Do meu lado a Ana já tinha sentido 2 orgasmos! E eu como sei que esse é o meu trunfo, aguentar muito, continuei a martelar aquela linda coninha. A Ana estava como louca, e agora que a pila do marido já estava livre, embora murcha, ela puxou-o para si, e abocanhou de uma só vez o caralho do marido, enquanto rebolava o traseiro para ver se me fazia vir. O Júlio, perante este espectáculo, já estava a ficar outra vez com tesão! Cristina, masturbava-se com luxúria a olhar para nós, pois ainda não tinha sentido o orgasmo. É muito lenta a gozar a scaninha!. Decidi dar-lhe uma ajuda, e saí de cavalgar a Ana e caí com a língua em riste no meio das pernas dela! Entrou em delírio, a sensação da minha lingua, onde tinha estado a piroca do meu amigo, pô-la maluca, e eu comecei a ficar novamente excitado, pois o que mais me acelera é um bom minete, e só parei de a lamber, quando ela finalmente se veio. - - Ai meu amor, que bom, disse ela, - temos que fazer isto mais vezes!

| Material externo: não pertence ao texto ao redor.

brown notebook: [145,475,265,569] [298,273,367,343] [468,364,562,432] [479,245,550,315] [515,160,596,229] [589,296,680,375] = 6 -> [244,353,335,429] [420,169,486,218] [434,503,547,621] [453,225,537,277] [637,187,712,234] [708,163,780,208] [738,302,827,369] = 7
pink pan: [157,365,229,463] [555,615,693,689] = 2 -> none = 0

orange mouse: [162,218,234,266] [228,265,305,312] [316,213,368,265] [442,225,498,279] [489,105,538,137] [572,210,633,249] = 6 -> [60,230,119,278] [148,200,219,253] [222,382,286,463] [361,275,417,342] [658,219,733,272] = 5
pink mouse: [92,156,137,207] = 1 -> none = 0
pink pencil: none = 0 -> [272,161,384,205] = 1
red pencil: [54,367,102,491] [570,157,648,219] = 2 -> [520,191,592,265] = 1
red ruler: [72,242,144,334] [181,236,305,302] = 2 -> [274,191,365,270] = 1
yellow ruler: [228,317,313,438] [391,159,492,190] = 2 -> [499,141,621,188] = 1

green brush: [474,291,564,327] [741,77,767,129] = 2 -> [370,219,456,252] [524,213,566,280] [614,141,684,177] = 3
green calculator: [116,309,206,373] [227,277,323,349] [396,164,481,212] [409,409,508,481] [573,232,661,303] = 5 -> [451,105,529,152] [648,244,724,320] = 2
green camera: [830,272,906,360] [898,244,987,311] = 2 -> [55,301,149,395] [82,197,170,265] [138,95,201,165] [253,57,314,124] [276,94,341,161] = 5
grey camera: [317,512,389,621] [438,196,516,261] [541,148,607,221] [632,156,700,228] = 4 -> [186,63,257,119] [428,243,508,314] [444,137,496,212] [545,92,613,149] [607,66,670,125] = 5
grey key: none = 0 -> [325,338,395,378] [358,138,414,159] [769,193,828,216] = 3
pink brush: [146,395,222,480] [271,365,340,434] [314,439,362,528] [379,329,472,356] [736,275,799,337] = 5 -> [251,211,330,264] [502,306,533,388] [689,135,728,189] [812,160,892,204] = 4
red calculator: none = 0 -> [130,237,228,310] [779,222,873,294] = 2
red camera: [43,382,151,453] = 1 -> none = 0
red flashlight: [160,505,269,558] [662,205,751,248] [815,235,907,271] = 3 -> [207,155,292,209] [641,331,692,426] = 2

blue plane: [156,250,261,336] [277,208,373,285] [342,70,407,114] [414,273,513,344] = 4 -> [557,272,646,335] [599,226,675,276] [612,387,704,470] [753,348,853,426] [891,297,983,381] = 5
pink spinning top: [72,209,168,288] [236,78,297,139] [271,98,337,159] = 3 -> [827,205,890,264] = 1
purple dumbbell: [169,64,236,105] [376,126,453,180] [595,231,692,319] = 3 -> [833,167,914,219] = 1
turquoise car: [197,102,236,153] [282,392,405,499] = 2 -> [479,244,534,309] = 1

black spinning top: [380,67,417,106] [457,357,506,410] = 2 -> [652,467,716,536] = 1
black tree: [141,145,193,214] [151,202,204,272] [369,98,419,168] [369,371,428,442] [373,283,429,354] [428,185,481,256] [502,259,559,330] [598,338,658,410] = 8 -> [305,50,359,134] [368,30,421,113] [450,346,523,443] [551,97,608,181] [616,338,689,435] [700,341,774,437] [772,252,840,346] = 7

Entretanto o meu zézinho, já estava outra vez a postos, e o do Júlio também, e acabamos, a penetrara cada um a sua mulher, na posição papai mamãe beijando-nos, cada um de nós muito feliz por termos estas lindas mulheres, com este espirito de liberdade e ânsias de viver a vida. Provamos a nós mesmos, que havendo amor, o sexo é o que nós quisermos, sem restrições. Se eu sei que a minha mulher está a gozar com outro, e eu posso desfrutar desse prazer, porque não aproveitá-lo, e o mesmo se aplica no nosso caso de maridos sortudos, às nossas mulheres. O meu maior gozo, a fazer sexo com a minha mulher, sempre vê-la sentir prazer. A sua cara parece que se ilumina quando está em êxtase, esse é o meu principal gozo, o orgasmo vem a seguir. Até porque nos homens o orgasmo é demasiado fugaz, intenso, mas muito rápido, pelo que o maior prazer que um homem que ama a sua parceira, pode ter, é partilhar do gozo dela, que esse sim é intenso, demorado, e se nós homens tivermos arte, carinho e engenho, pode repetir-se várias vezes.
-Júlio, vamos combinar uma orgia, com 2 pirocos gigantes, para podermos depois fazermos o mesmo, mas com duas boazonas. - Ok, - disse Júlio, agarrado a aAna. - Espero que não sejam só promessas… - voltou a dizer Cristina, para meu espanto!